Job.
Please count the lines in the listing below that contain the word "Educación", treating uppercase and lowercase as different, and reply with the number alone.

Entries provided.
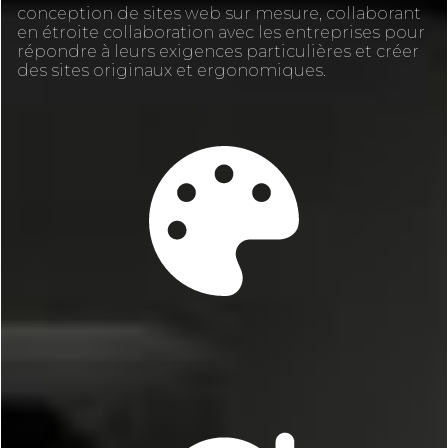
conception de sites web sur mesure, collaborant
en étroite collaboration avec les entreprises pour
répondre à leurs exigences particulières et créer
des sites originaux et ergonomiques.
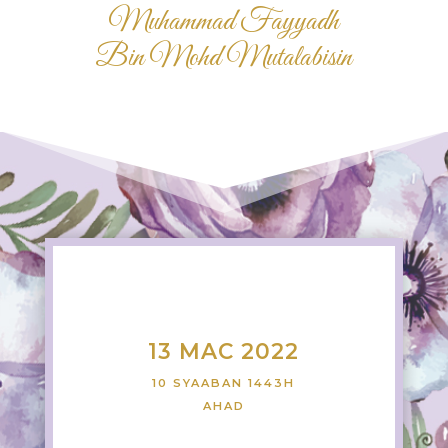
Muhammad Fayyadh
Bin Mohd Mutalabisin
13 MAC 2022
10 SYAABAN 1443H
AHAD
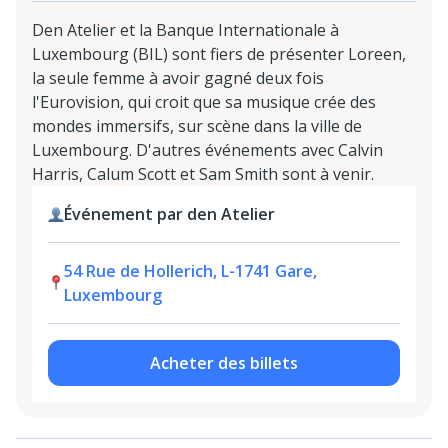
Den Atelier et la Banque Internationale à
Luxembourg (BIL) sont fiers de présenter Loreen,
la seule femme à avoir gagné deux fois
l'Eurovision, qui croit que sa musique crée des
mondes immersifs, sur scène dans la ville de
Luxembourg. D'autres événements avec Calvin
Harris, Calum Scott et Sam Smith sont à venir.
Événement par den Atelier
54 Rue de Hollerich, L-1741 Gare,
Luxembourg
Acheter des billets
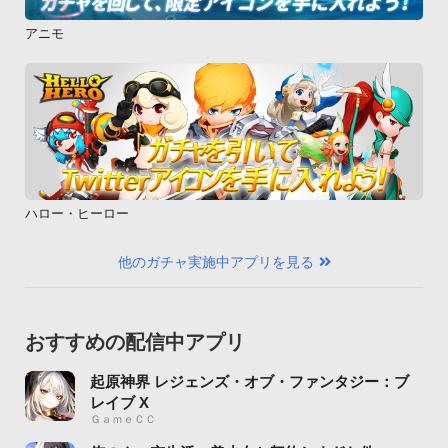
アニモ
ハロー・ヒーロー
他のガチャ実施中アプリを見る
おすすめの配信中アプリ
起原神界 レジェンズ・オブ・ファンタジー：ブ
レイブ X
ＧａｍｅＣＣ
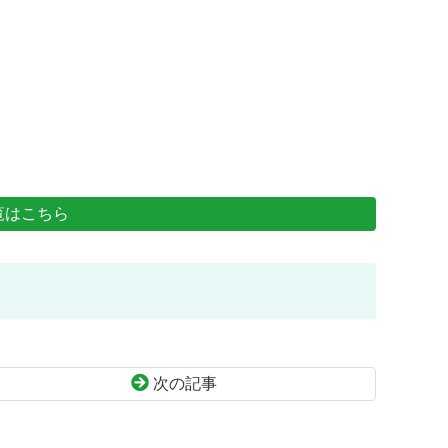
覧はこちら
次の記事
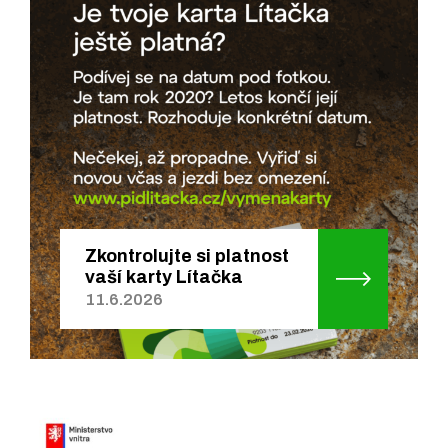
Zkontrolujte si platnost
vaší karty Lítačka
11.6.2026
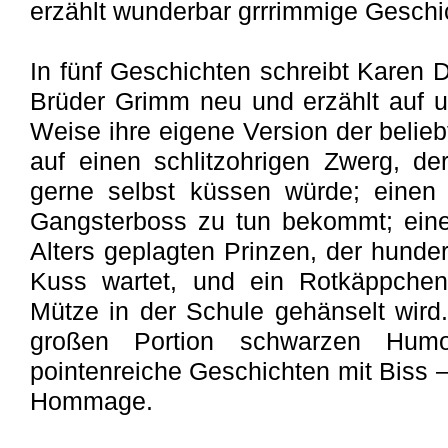
erzählt wunderbar grrrimmige Geschi
In fünf Geschichten schreibt Karen
Brüder Grimm neu und erzählt auf un
Weise ihre eigene Version der beliebt
auf einen schlitzohrigen Zwerg, de
gerne selbst küssen würde; einen
Gangsterboss zu tun bekommt; ein
Alters geplagten Prinzen, der hunde
Kuss wartet, und ein Rotkäppchen
Mütze in der Schule gehänselt wird.
großen Portion schwarzen Humo
pointenreiche Geschichten mit Biss 
Hommage.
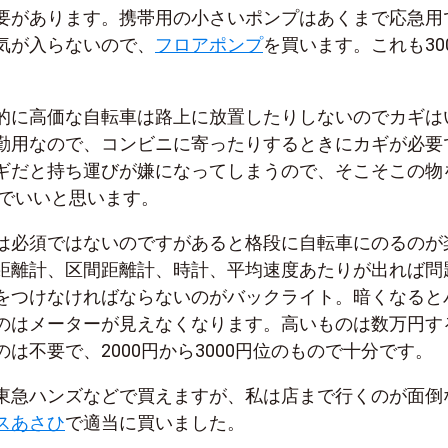
要があります。携帯用の小さいポンプはあくまで応急用
気が入らないので、
フロアポンプ
を買います。これも30
。
的に高価な自転車は路上に放置したりしないのでカギは
勤用なので、コンビニに寄ったりするときにカギが必要
ギだと持ち運びが嫌になってしまうので、そこそこの物
のでいいと思います。
は必須ではないのですがあると格段に自転車にのるのが
距離計、区間距離計、時計、平均速度あたりが出れば問
をつけなければならないのがバックライト。暗くなると
のはメーターが見えなくなります。高いものは数万円す
は不要で、2000円から3000円位のもので十分です。
東急ハンズなどで買えますが、私は店まで行くのが面倒
スあさひ
で適当に買いました。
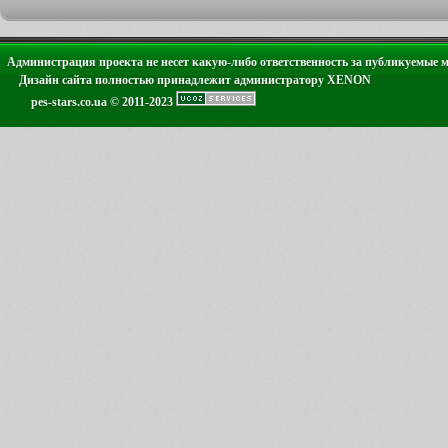
Администрация проекта не несет какую-либо ответственность за публикуемые 
Дизайн сайта полностью принадлежит администратору XENON
pes-stars.co.ua © 2011-2023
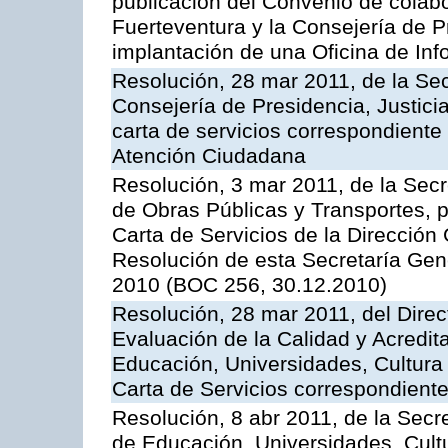
publicación del Convenio de colabo
Fuerteventura y la Consejería de P
implantación de una Oficina de In
Resolución, 28 mar 2011, de la Sec
Consejería de Presidencia, Justicia
carta de servicios correspondiente 
Atención Ciudadana
Resolución, 3 mar 2011, de la Secr
de Obras Públicas y Transportes, p
Carta de Servicios de la Dirección
Resolución de esta Secretaría Gen
2010 (BOC 256, 30.12.2010)
Resolución, 28 mar 2011, del Direc
Evaluación de la Calidad y Acredita
Educación, Universidades, Cultura 
Carta de Servicios correspondient
Resolución, 8 abr 2011, de la Secr
de Educación, Universidades, Cultu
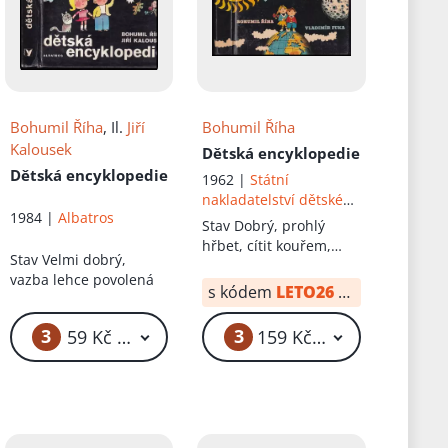
Bohumil Říha
, Il.
Jiří
Bohumil Říha
Kalousek
Dětská encyklopedie
Dětská encyklopedie
1962 |
Státní
nakladatelství dětské
1984 |
Albatros
knihy
Stav
Dobrý, prohlý
hřbet, cítit kouřem,
Stav
Velmi dobrý,
Mírné oděrky
vazba lehce povolená
s kódem
LETO26
od:
118 Kč
3
3
č
59 Kč – 69 Kč
159 Kč – 169 Kč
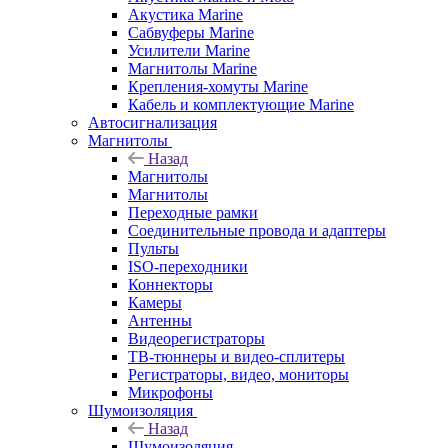
Акустика Marine
Сабвуферы Marine
Усилители Marine
Магнитолы Marine
Крепления-хомуты Marine
Кабель и комплектующие Marine
Автосигнализация
Магнитолы
Назад
Магнитолы
Магнитолы
Переходные рамки
Соединительные провода и адаптеры
Пульты
ISO-переходники
Коннекторы
Камеры
Антенны
Видеорегистраторы
ТВ-тюннеры и видео-сплитеры
Регистраторы, видео, мониторы
Микрофоны
Шумоизоляция
Назад
Шумоизоляция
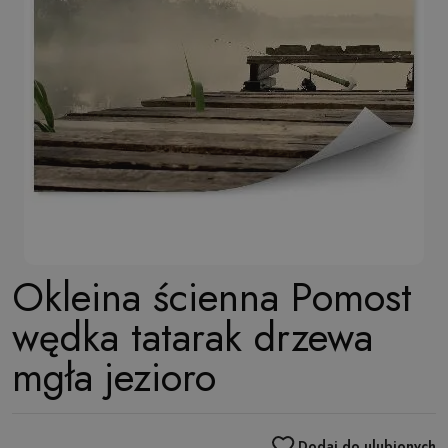
Okleina ścienna Pomost
wędka tatarak drzewa
mgła jezioro
Dodaj do ulubionych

Answer for this exercise.
2